§ **Material to process**
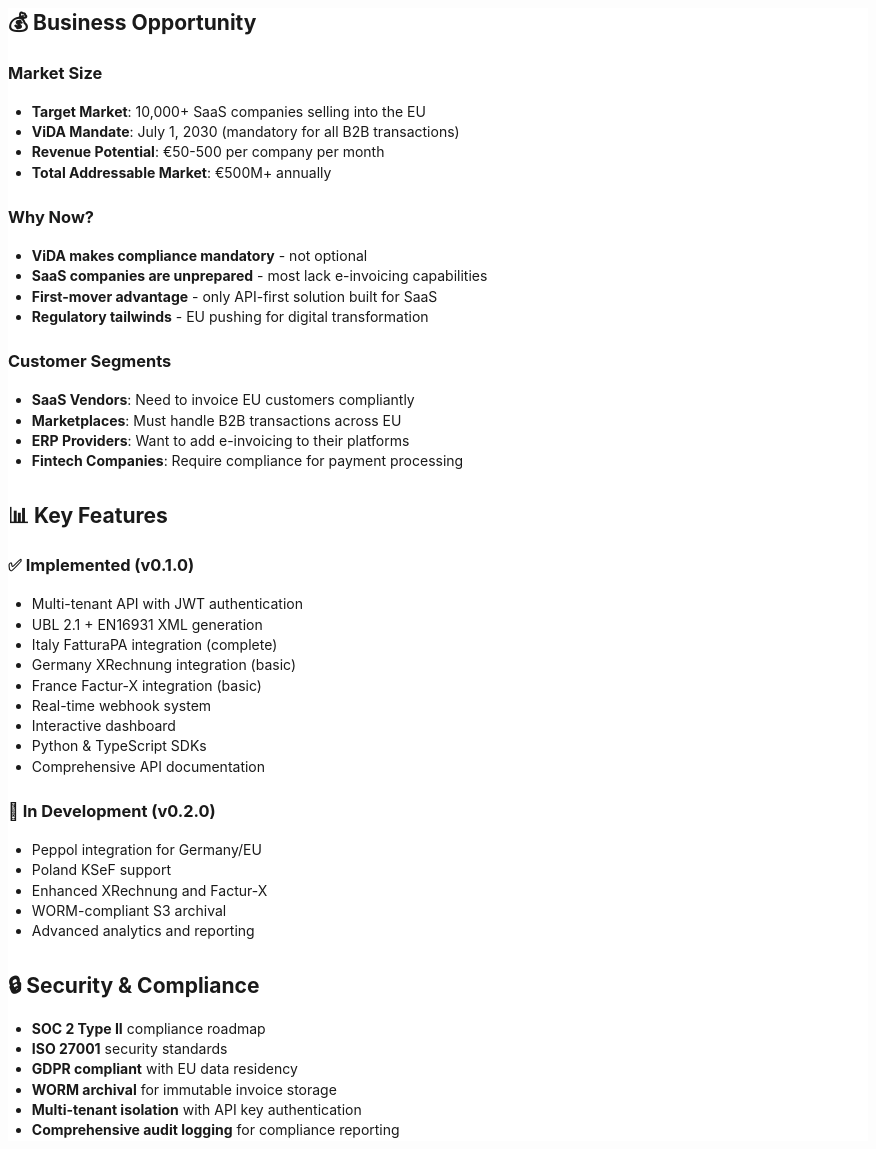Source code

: ## 💰 Business Opportunity

### Market Size
- **Target Market**: 10,000+ SaaS companies selling into the EU
- **ViDA Mandate**: July 1, 2030 (mandatory for all B2B transactions)
- **Revenue Potential**: €50-500 per company per month
- **Total Addressable Market**: €500M+ annually

### Why Now?
- **ViDA makes compliance mandatory** - not optional
- **SaaS companies are unprepared** - most lack e-invoicing capabilities
- **First-mover advantage** - only API-first solution built for SaaS
- **Regulatory tailwinds** - EU pushing for digital transformation

### Customer Segments
- **SaaS Vendors**: Need to invoice EU customers compliantly
- **Marketplaces**: Must handle B2B transactions across EU
- **ERP Providers**: Want to add e-invoicing to their platforms
- **Fintech Companies**: Require compliance for payment processing

## 📊 Key Features

### ✅ **Implemented (v0.1.0)**
- Multi-tenant API with JWT authentication
- UBL 2.1 + EN16931 XML generation
- Italy FatturaPA integration (complete)
- Germany XRechnung integration (basic)
- France Factur-X integration (basic)
- Real-time webhook system
- Interactive dashboard
- Python & TypeScript SDKs
- Comprehensive API documentation

### 🚧 **In Development (v0.2.0)**
- Peppol integration for Germany/EU
- Poland KSeF support
- Enhanced XRechnung and Factur-X
- WORM-compliant S3 archival
- Advanced analytics and reporting

## 🔒 Security & Compliance

- **SOC 2 Type II** compliance roadmap
- **ISO 27001** security standards
- **GDPR compliant** with EU data residency
- **WORM archival** for immutable invoice storage
- **Multi-tenant isolation** with API key authentication
- **Comprehensive audit logging** for compliance reporting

§ **What you are asked to do**
Reproduce the lines of the entries starting with the line containing "### ✅ **Implemented (v0.1.0)**" and going on through the line containing "## 🔒 Security & Compliance", both included.

§ **Response to this exercise**
### ✅ **Implemented (v0.1.0)**
- Multi-tenant API with JWT authentication
- UBL 2.1 + EN16931 XML generation
- Italy FatturaPA integration (complete)
- Germany XRechnung integration (basic)
- France Factur-X integration (basic)
- Real-time webhook system
- Interactive dashboard
- Python & TypeScript SDKs
- Comprehensive API documentation

### 🚧 **In Development (v0.2.0)**
- Peppol integration for Germany/EU
- Poland KSeF support
- Enhanced XRechnung and Factur-X
- WORM-compliant S3 archival
- Advanced analytics and reporting

## 🔒 Security & Compliance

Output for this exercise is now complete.